## [Records provided]
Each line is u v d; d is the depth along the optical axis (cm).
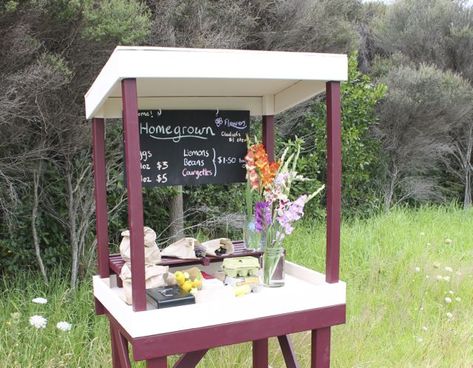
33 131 353
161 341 169
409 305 391
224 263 207
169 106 230
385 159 750
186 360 207
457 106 754
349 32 617
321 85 211
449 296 411
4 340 288
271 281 202
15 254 395
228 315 179
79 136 358
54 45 340
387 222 605
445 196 862
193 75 168
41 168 378
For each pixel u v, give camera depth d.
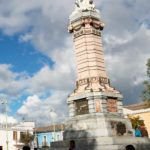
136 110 79.56
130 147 14.56
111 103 43.97
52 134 92.81
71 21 48.34
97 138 38.91
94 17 47.44
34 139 92.25
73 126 42.75
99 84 44.41
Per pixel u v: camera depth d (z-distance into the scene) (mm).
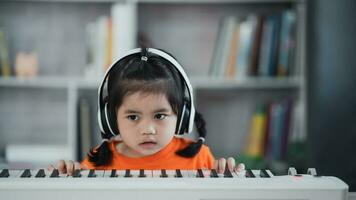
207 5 2785
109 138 986
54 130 2867
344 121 2205
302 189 604
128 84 866
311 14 2252
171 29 2793
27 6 2773
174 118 891
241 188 604
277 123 2498
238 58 2482
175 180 624
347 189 608
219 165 812
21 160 2453
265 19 2467
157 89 861
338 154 2197
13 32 2770
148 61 912
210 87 2584
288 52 2465
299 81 2453
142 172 682
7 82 2520
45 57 2797
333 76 2213
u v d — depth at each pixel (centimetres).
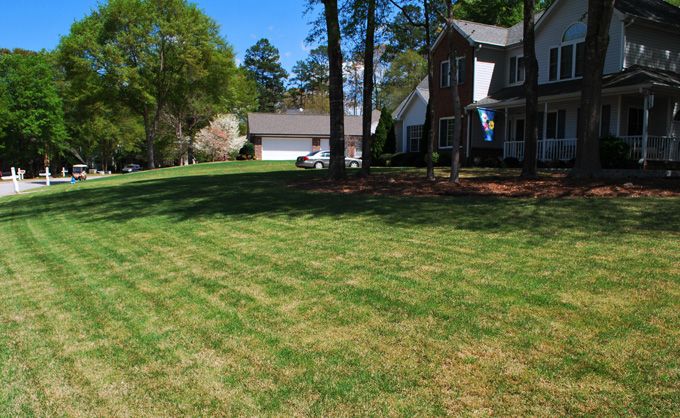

## [Instructions for the task]
The word "pixel" may appear in several lines of the data; copy every line where it does.

## [Output for this task]
For each pixel u v, give camera depth d.
Per pixel u v: camera depth d (z-distance into the scene) (mm).
u v d — depth at each pixel (centimetres).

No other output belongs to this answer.